Recreate the listing that follows line for line, without pictures.

• • • • •

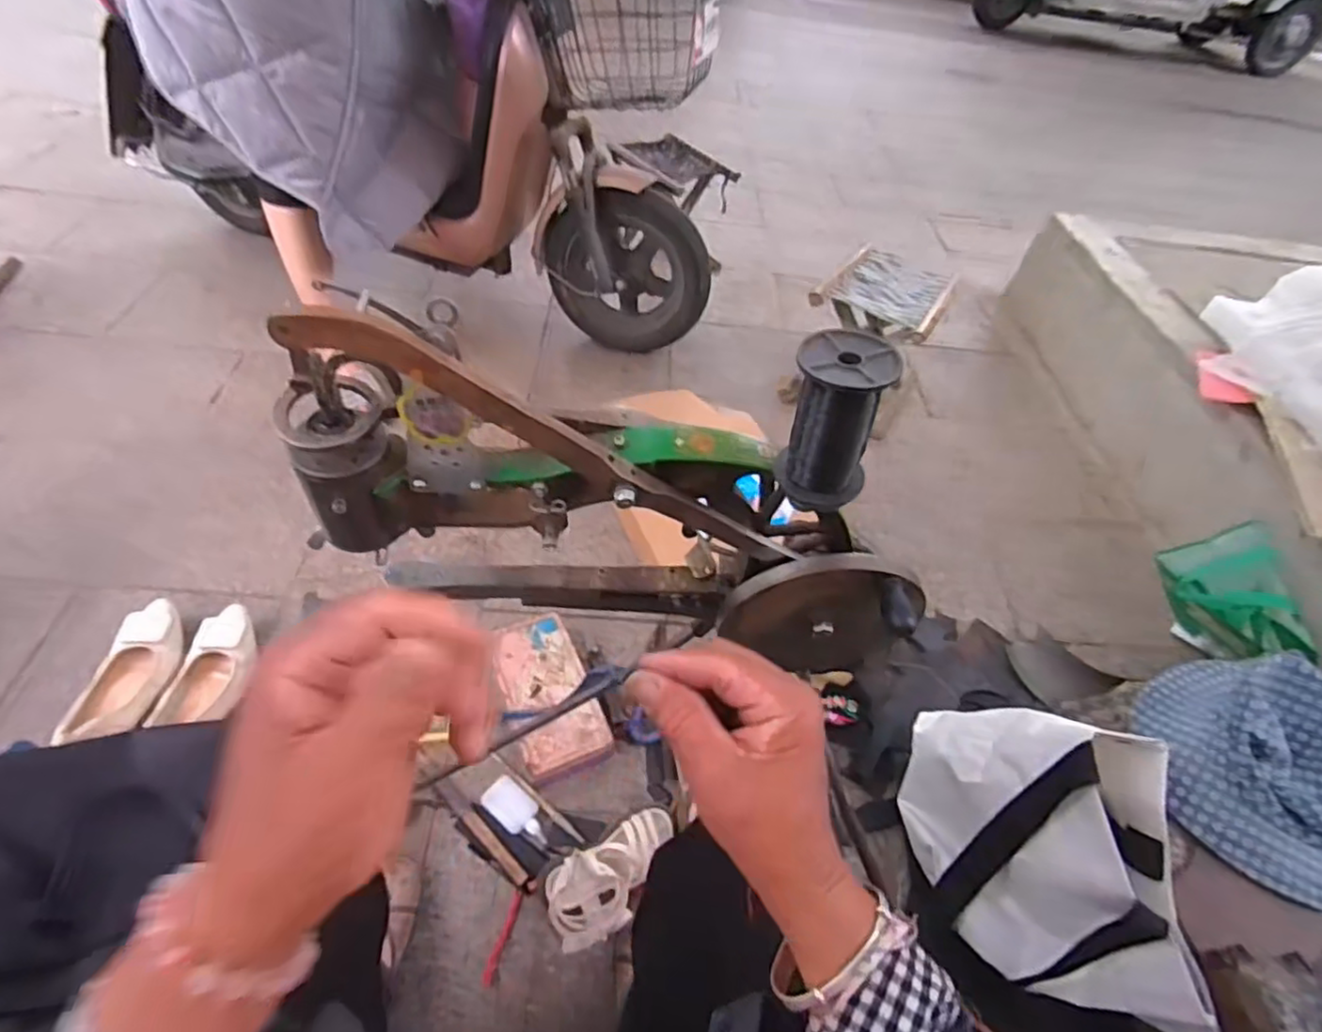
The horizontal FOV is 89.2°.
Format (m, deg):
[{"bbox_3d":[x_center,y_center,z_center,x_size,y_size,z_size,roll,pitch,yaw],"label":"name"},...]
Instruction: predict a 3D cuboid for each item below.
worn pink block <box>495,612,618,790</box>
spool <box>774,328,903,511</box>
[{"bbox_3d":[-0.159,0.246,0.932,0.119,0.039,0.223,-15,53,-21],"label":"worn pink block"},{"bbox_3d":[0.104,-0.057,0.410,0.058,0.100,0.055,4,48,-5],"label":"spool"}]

• • • • •

> [COMPLETED EXERCISE]
The horizontal FOV is 89.2°.
Format (m, deg):
[{"bbox_3d":[x_center,y_center,z_center,x_size,y_size,z_size,roll,pitch,yaw],"label":"name"},...]
Instruction: predict a 3D cuboid for each item below.
worn pink block <box>495,612,618,790</box>
spool <box>774,328,903,511</box>
[{"bbox_3d":[-0.159,0.246,0.932,0.119,0.039,0.223,-15,53,-21],"label":"worn pink block"},{"bbox_3d":[0.104,-0.057,0.410,0.058,0.100,0.055,4,48,-5],"label":"spool"}]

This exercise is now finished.